Kasus Hak Asuh di PA Jakarta Selatan: Pendamping TRC PPA Soroti Proses Persidangan dan Akses Ibu Terhadap Anak

Foto:  Ketua Nasional TRC PPA sekaligus pendamping Mirna, Jeny Claudya Lumowa, saat mengisi acara sosialisasi Pendidikan dan Perlindungan Anak. 

JAKARTA SELATAN, (News Indonesia) — Proses persidangan perkara hak asuh anak di Pengadilan Agama Jakarta Selatan kembali menjadi perhatian setelah pendamping dari Tim Reaksi Cepat Perlindungan Perempuan dan Anak (TRC PPA) Indonesia menyoroti sejumlah kejadian dalam persidangan dan rangkaian proses hukum yang berjalan. 

Dalam sidang perkara nomor 1671/PDT.G/2025/PAJS, Ibu Mirna Novita, pihak penggugat, berupaya mendekat untuk memeluk anak pertamanya setelah dua tahun kesulitan bertemu secara bebas. Namun, menurut Mirna, anak tersebut menghindar, dan situasi menjadi tegang ketika kuasa hukum pihak tergugat berada di antara keduanya.

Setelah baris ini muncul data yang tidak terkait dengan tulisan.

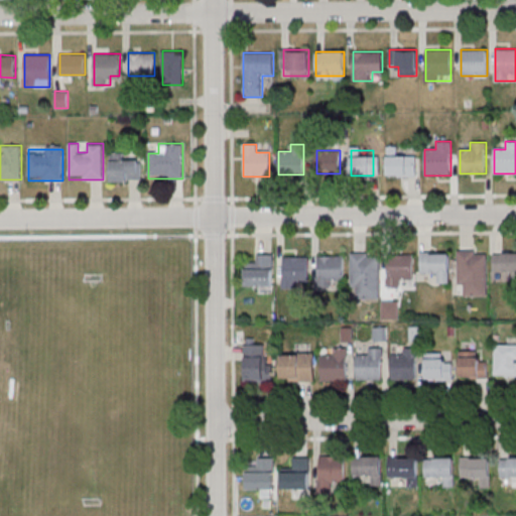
[(110,181),(140,181),(140,161),(129,161),(129,153),(110,153),(110,181)]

“Tidak ada upaya dari pihak pengadilan untuk mempertemukan kami dengan tenang. Anak dijaga ketat, bahkan kakeknya ikut menjaga, seolah-olah anak tidak mengenal ibunya,” ujar Mirna. Kamis (20/11).

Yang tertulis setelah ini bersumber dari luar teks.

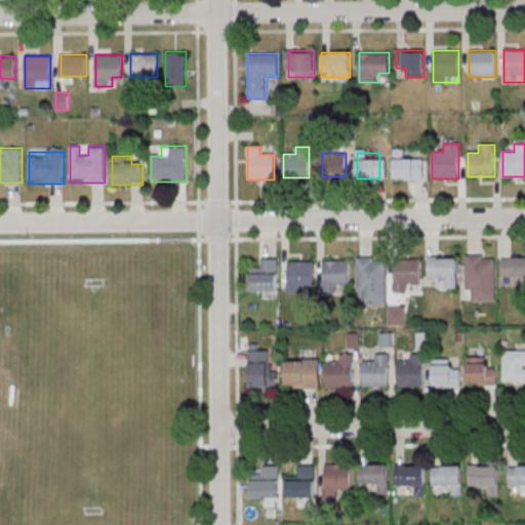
[(423,159),(393,159),(393,179),(423,179),(423,159)]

Ia menyampaikan bahwa kejadian tersebut terekam dalam video.

Ketua Nasional TRC PPA sekaligus pendamping Mirna, Jeny Claudya Lumowa, menyatakan bahwa peristiwa di ruang sidang itu menjadi bagian dari sejumlah hal yang mereka ajukan dalam memori banding.

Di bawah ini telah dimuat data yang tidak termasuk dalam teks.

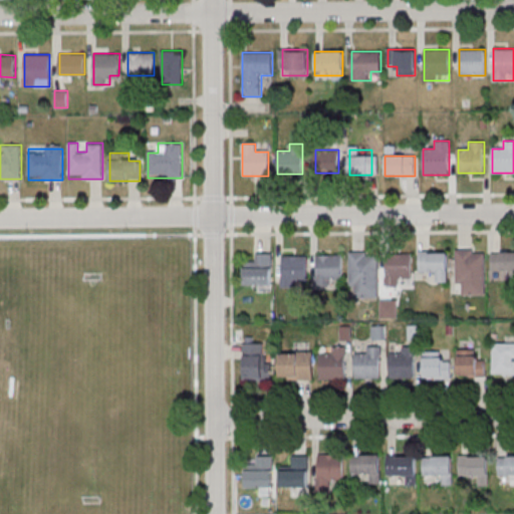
[(486,294),(486,249),(456,249),(456,294),(486,294)]
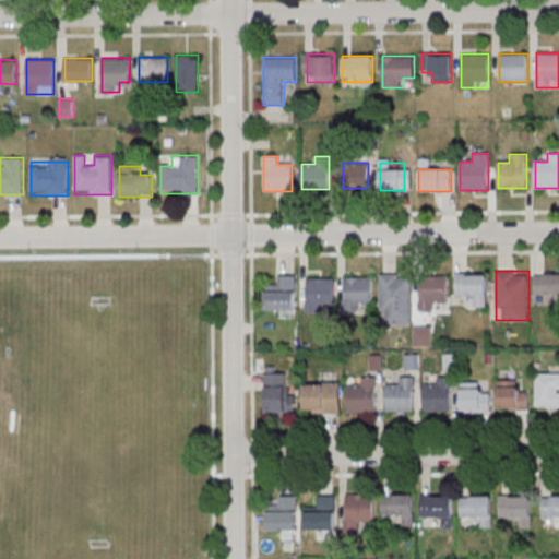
[(412,323),(412,273),(380,273),(380,313),(388,313),(388,323),(412,323)]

Jeny menjelaskan bahwa pihaknya menilai terdapat sejumlah ketidaksesuaian dan ketidakadilan dalam proses persidangan dan pembuktian. Menurutnya:

Pihak tergugat dinilai memberikan pernyataan yang dianggap kontradiktif terkait pembuktian akta cerai dan permintaan bukti forensik.

Majelis hakim tingkat pertama disebut menerima jawaban tambahan tergugat yang tidak tercatat dalam sistem e-court, serta tidak memberikan salinan kepada pihak Mirna.

Beberapa bukti foto dan video yang menunjukkan hubungan Mirna dengan anak sebelum perceraian disebut tidak dipertimbangkan dalam putusan.

Jeny juga menyampaikan bahwa menurut pihaknya, Mirna mengalami pembatasan akses selama dua tahun, antara lain melalui pemblokiran komunikasi, perpindahan tempat tinggal tanpa pemberitahuan, dan syarat pertemuan dengan pendamping.

Terkait lingkungan tempat tinggal anak, Jeny menyebut ada sejumlah situasi yang menurut mereka perlu dikaji ulang oleh majelis hakim, serta menilai bahwa tuduhan yang dialamatkan kepada pihak Mirna maupun kuasa hukumnya tidak berdasar.

Pihak TRC PPA meminta Pengadilan Tinggi Agama Jakarta meninjau kembali sejumlah aspek yang mereka anggap sebagai kesalahan dalam putusan Pengadilan Agama Jakarta Selatan tanggal 16 Oktober 2025.

“Persidangan seharusnya menjadi ruang mencari keadilan. Kami berharap akses yang layak dapat diberikan kepada Ibu Mirna serta kepentingan terbaik bagi anak dapat dijamin,” ujar Jeny.

Hingga berita ini disusun, pihak tergugat dan majelis hakim belum memberikan tanggapan resmi terkait pernyataan dalam memori banding tersebut.

Ketua TRC PPA Indonesia, Jeny Claudya Lumowa, menyampaikan kesediaannya memberikan video kejadian dan dokumen yang tertuang dalam memori banding kepada media dengan ketentuan tetap mematuhi aturan perlindungan identitas anak.